La France est aujourd’hui le deuxième investisseur étranger au Portugal, derrière l’Espagne, et représente également l’un des principaux partenaires commerciaux du pays. Plus de 1 700 filiales françaises sont implantées sur le territoire portugais.
Parmi les investissements récents les plus marquants figurent le rachat de Novo Banco par le groupe français BPCE pour 6,7 milliards d’euros, ainsi que le contrat remporté par Alstom pour la fourniture de 153 trains à Infraestruturas de Portugal.

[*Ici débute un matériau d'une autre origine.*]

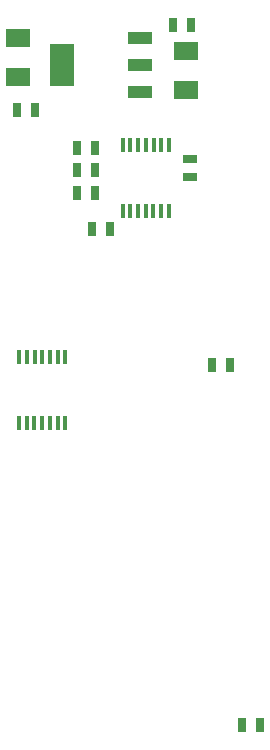
<source format=gbp>
%FSLAX46Y46*%
G04 Gerber Fmt 4.6, Leading zero omitted, Abs format (unit mm)*
G04 Created by KiCad (PCBNEW (2014-08-05 BZR 5054)-product) date sáb 13 sep 2014 12:17:28 COT*
%MOMM*%
G01*
G04 APERTURE LIST*
%ADD10C,0.100000*%
%ADD11R,2.032000X1.524000*%
%ADD12R,0.635000X1.143000*%
%ADD13R,2.032000X3.657600*%
%ADD14R,2.032000X1.016000*%
%ADD15R,1.143000X0.635000*%
%ADD16R,0.299720X1.300480*%
G04 APERTURE END LIST*
D10*
D11*
X132715000Y-88011000D03*
X132715000Y-84709000D03*
D12*
X134112000Y-90805000D03*
X132588000Y-90805000D03*
D11*
X146876900Y-89062000D03*
X146876900Y-85760000D03*
D12*
X145774400Y-83546200D03*
X147298400Y-83546200D03*
D13*
X136398000Y-86995000D03*
D14*
X143002000Y-86995000D03*
X143002000Y-89281000D03*
X143002000Y-84709000D03*
D12*
X140462000Y-100848300D03*
X138938000Y-100848300D03*
D15*
X147281600Y-94948000D03*
X147281600Y-96472000D03*
D16*
X145440400Y-99314000D03*
X144805400Y-99314000D03*
X144145000Y-99314000D03*
X143510000Y-99314000D03*
X142849600Y-99314000D03*
X142201900Y-99314000D03*
X141554200Y-99314000D03*
X141554200Y-93726000D03*
X142201900Y-93726000D03*
X142849600Y-93726000D03*
X143510000Y-93726000D03*
X144157700Y-93726000D03*
X144805400Y-93726000D03*
X145453100Y-93726000D03*
D12*
X149098000Y-112395000D03*
X150622000Y-112395000D03*
X139192000Y-93980000D03*
X137668000Y-93980000D03*
X137668000Y-97790000D03*
X139192000Y-97790000D03*
X137668000Y-95885000D03*
X139192000Y-95885000D03*
D16*
X132790600Y-111688500D03*
X133425600Y-111688500D03*
X134086000Y-111688500D03*
X134721000Y-111688500D03*
X135381400Y-111688500D03*
X136029100Y-111688500D03*
X136676800Y-111688500D03*
X136676800Y-117276500D03*
X136029100Y-117276500D03*
X135381400Y-117276500D03*
X134721000Y-117276500D03*
X134073300Y-117276500D03*
X133425600Y-117276500D03*
X132777900Y-117276500D03*
D12*
X153162000Y-142875000D03*
X151638000Y-142875000D03*
M02*

</source>
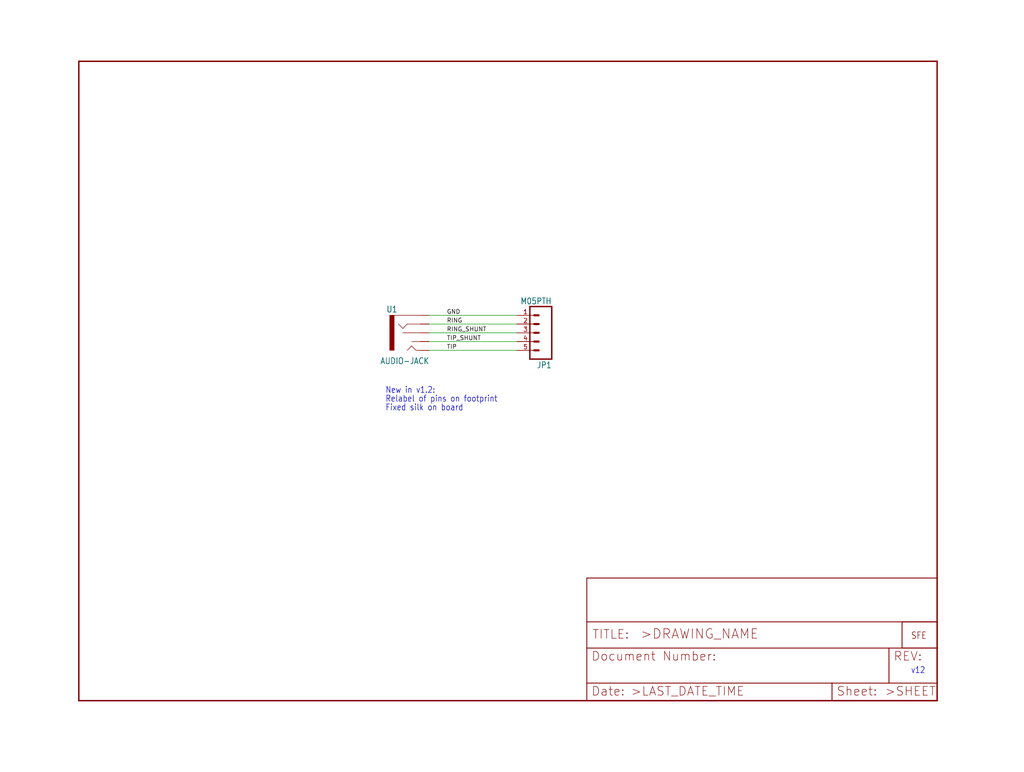
<source format=kicad_sch>
(kicad_sch (version 20211123) (generator eeschema)

  (uuid 9847a31c-4388-4ae0-9c96-96498c80e321)

  (paper "User" 297.002 223.926)

  


  (wire (pts (xy 124.46 93.98) (xy 149.86 93.98))
    (stroke (width 0) (type default) (color 0 0 0 0))
    (uuid 12cc85f7-19ed-4b55-a5e4-d70d6fa07296)
  )
  (wire (pts (xy 124.46 91.44) (xy 149.86 91.44))
    (stroke (width 0) (type default) (color 0 0 0 0))
    (uuid 2d7f751e-bda4-4005-aef6-c9f05d5b83ab)
  )
  (wire (pts (xy 124.46 101.6) (xy 149.86 101.6))
    (stroke (width 0) (type default) (color 0 0 0 0))
    (uuid a4361074-615a-4aa3-84a8-266cece2b05b)
  )
  (wire (pts (xy 124.46 96.52) (xy 149.86 96.52))
    (stroke (width 0) (type default) (color 0 0 0 0))
    (uuid c3946c61-0de1-4ef2-9e57-fdeaa0e044ac)
  )
  (wire (pts (xy 124.46 99.06) (xy 149.86 99.06))
    (stroke (width 0) (type default) (color 0 0 0 0))
    (uuid fd777bca-458f-4ed0-a119-b8a5136dd9b1)
  )

  (text "Fixed silk on board" (at 111.76 119.38 180)
    (effects (font (size 1.778 1.5113)) (justify left bottom))
    (uuid 05d2a043-aa94-4bae-81c3-4a9c63f1195a)
  )
  (text "Relabel of pins on footprint" (at 111.76 116.84 180)
    (effects (font (size 1.778 1.5113)) (justify left bottom))
    (uuid 19c7818b-659f-46b6-8b23-7a151b1963ca)
  )
  (text "v12" (at 264.16 195.58 180)
    (effects (font (size 1.778 1.5113)) (justify left bottom))
    (uuid bf2d00ba-cc42-48c0-92c7-df8f47912fc6)
  )
  (text "New in v1.2:" (at 111.76 114.3 180)
    (effects (font (size 1.778 1.5113)) (justify left bottom))
    (uuid e129a90a-a65a-4b0b-9038-8b5d966a2e4f)
  )

  (label "TIP" (at 129.54 101.6 0)
    (effects (font (size 1.2446 1.2446)) (justify left bottom))
    (uuid 03623d1e-6995-4f81-8301-329ad25c453d)
  )
  (label "TIP_SHUNT" (at 129.54 99.06 0)
    (effects (font (size 1.2446 1.2446)) (justify left bottom))
    (uuid 191b1629-cb82-4c74-b0c2-6d58572aa1d1)
  )
  (label "GND" (at 129.54 91.44 0)
    (effects (font (size 1.2446 1.2446)) (justify left bottom))
    (uuid 1a305a80-9023-43b7-a4d1-be9476923777)
  )
  (label "RING" (at 129.54 93.98 0)
    (effects (font (size 1.2446 1.2446)) (justify left bottom))
    (uuid dfd79bc0-bfb2-4c75-820f-351928152d55)
  )
  (label "RING_SHUNT" (at 129.54 96.52 0)
    (effects (font (size 1.2446 1.2446)) (justify left bottom))
    (uuid ebc34e26-2800-4ab3-af9e-aabbe22e6bc0)
  )

  (symbol (lib_id "eagleSchem-eagle-import:AUDIO-JACK2PTH") (at 119.38 96.52 0) (unit 1)
    (in_bom yes) (on_board yes)
    (uuid 4061fae0-905b-4569-9e01-d560d33e757c)
    (property "Reference" "U1" (id 0) (at 112.014 90.678 0)
      (effects (font (size 1.778 1.5113)) (justify left bottom))
    )
    (property "Value" "" (id 1) (at 110.236 105.664 0)
      (effects (font (size 1.778 1.5113)) (justify left bottom))
    )
    (property "Footprint" "" (id 2) (at 119.38 96.52 0)
      (effects (font (size 1.27 1.27)) hide)
    )
    (property "Datasheet" "" (id 3) (at 119.38 96.52 0)
      (effects (font (size 1.27 1.27)) hide)
    )
    (pin "RING" (uuid f6e47db7-717d-4393-9002-1b4d04f26739))
    (pin "RSH" (uuid dfcdf8e6-1f2c-4038-bab6-330b4cf7b387))
    (pin "SLEEVE" (uuid 424e346d-0b7c-42d1-bb8c-aef9abcaa302))
    (pin "TIP" (uuid 4d71586c-8f23-4cde-a83d-b1776af0df8e))
    (pin "TSH" (uuid d5334c8a-fda4-475e-b96f-42981d0cb20a))
  )

  (symbol (lib_id "eagleSchem-eagle-import:M05PTH") (at 157.48 96.52 180) (unit 1)
    (in_bom yes) (on_board yes)
    (uuid 4b628128-1476-48b1-bb9f-f14142d671fa)
    (property "Reference" "JP1" (id 0) (at 160.02 104.902 0)
      (effects (font (size 1.778 1.5113)) (justify left bottom))
    )
    (property "Value" "" (id 1) (at 160.02 86.36 0)
      (effects (font (size 1.778 1.5113)) (justify left bottom))
    )
    (property "Footprint" "" (id 2) (at 157.48 96.52 0)
      (effects (font (size 1.27 1.27)) hide)
    )
    (property "Datasheet" "" (id 3) (at 157.48 96.52 0)
      (effects (font (size 1.27 1.27)) hide)
    )
    (pin "1" (uuid de69e2f0-1e93-4d84-bb53-054867f5f4bc))
    (pin "2" (uuid c6965238-106c-4040-bea7-4503d14b15b2))
    (pin "3" (uuid bc74b2e2-e66c-4a62-8dd7-1d15cd9d404f))
    (pin "4" (uuid 0ae8ee05-bf48-400a-a72e-a352cfc00b9c))
    (pin "5" (uuid bb218c57-1e95-49ae-8937-4855e9c6f140))
  )

  (symbol (lib_id "eagleSchem-eagle-import:FRAME-LETTER") (at 22.86 203.2 0) (unit 1)
    (in_bom yes) (on_board yes)
    (uuid 529c5081-e8a0-418c-95d9-dc63784237cb)
    (property "Reference" "#FRAME1" (id 0) (at 22.86 203.2 0)
      (effects (font (size 1.27 1.27)) hide)
    )
    (property "Value" "" (id 1) (at 22.86 203.2 0)
      (effects (font (size 1.27 1.27)) hide)
    )
    (property "Footprint" "" (id 2) (at 22.86 203.2 0)
      (effects (font (size 1.27 1.27)) hide)
    )
    (property "Datasheet" "" (id 3) (at 22.86 203.2 0)
      (effects (font (size 1.27 1.27)) hide)
    )
  )

  (symbol (lib_id "eagleSchem-eagle-import:FRAME-LETTER") (at 170.18 203.2 0) (unit 2)
    (in_bom yes) (on_board yes)
    (uuid c255fed4-8d3f-448c-bb30-87c596c0c0a3)
    (property "Reference" "#FRAME1" (id 0) (at 170.18 203.2 0)
      (effects (font (size 1.27 1.27)) hide)
    )
    (property "Value" "" (id 1) (at 170.18 203.2 0)
      (effects (font (size 1.27 1.27)) hide)
    )
    (property "Footprint" "" (id 2) (at 170.18 203.2 0)
      (effects (font (size 1.27 1.27)) hide)
    )
    (property "Datasheet" "" (id 3) (at 170.18 203.2 0)
      (effects (font (size 1.27 1.27)) hide)
    )
  )

  (symbol (lib_id "eagleSchem-eagle-import:LOGO-SFESK") (at 264.16 185.42 0) (unit 1)
    (in_bom yes) (on_board yes)
    (uuid f5d23bac-db2a-4528-8df4-6220d605695e)
    (property "Reference" "U$1" (id 0) (at 264.16 185.42 0)
      (effects (font (size 1.27 1.27)) hide)
    )
    (property "Value" "" (id 1) (at 264.16 185.42 0)
      (effects (font (size 1.27 1.27)) hide)
    )
    (property "Footprint" "" (id 2) (at 264.16 185.42 0)
      (effects (font (size 1.27 1.27)) hide)
    )
    (property "Datasheet" "" (id 3) (at 264.16 185.42 0)
      (effects (font (size 1.27 1.27)) hide)
    )
  )

  (sheet_instances
    (path "/" (page "1"))
  )

  (symbol_instances
    (path "/529c5081-e8a0-418c-95d9-dc63784237cb"
      (reference "#FRAME1") (unit 1) (value "FRAME-LETTER") (footprint "eagleSchem:")
    )
    (path "/c255fed4-8d3f-448c-bb30-87c596c0c0a3"
      (reference "#FRAME1") (unit 2) (value "FRAME-LETTER") (footprint "eagleSchem:")
    )
    (path "/4b628128-1476-48b1-bb9f-f14142d671fa"
      (reference "JP1") (unit 1) (value "M05PTH") (footprint "eagleSchem:1X05")
    )
    (path "/f5d23bac-db2a-4528-8df4-6220d605695e"
      (reference "U$1") (unit 1) (value "LOGO-SFESK") (footprint "eagleSchem:SFE-LOGO-FLAME")
    )
    (path "/4061fae0-905b-4569-9e01-d560d33e757c"
      (reference "U1") (unit 1) (value "AUDIO-JACK") (footprint "eagleSchem:AUDIO-JACK")
    )
  )
)

</source>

Selon l’étude, le Portugal n’est plus seulement perçu comme une base de production à faible coût. De plus en plus de groupes français y installent des activités à forte valeur ajoutée dans les domaines de l’ingénierie, de la technologie, de l’innovation ou encore de la gestion stratégique.
Des entreprises comme Natixis, Airbus, Euronext ou BNP Paribas ont considérablement renforcé leur présence dans le pays ces dernières années. Airbus prévoit notamment qu’environ un quart de certaines pièces de ses avions seront produites au Portugal d’ici 2026.
Le rapport souligne plusieurs atouts qui séduisent les investisseurs français : la stabilité politique, la qualité de la main-d’œuvre, la maîtrise de l’anglais, les infrastructures logistiques comme le port de Sines, ainsi que le développement des énergies renouvelables, qui couvrent désormais plus de 70 % de la consommation électrique du pays.
La relation économique est également de plus en plus équilibrée. Plusieurs entreprises portugaises, dont EDP, Tekever, Powerdot, Renova ou Corticeira Amorim, développent aujourd’hui leurs activités en France.
Les auteurs de l’étude estiment toutefois que certains défis demeurent, notamment la lenteur administrative, les délais de justice, les procédures de licences et les difficultés liées au logement et aux transports, qui pourraient freiner l’attractivité du pays à long terme.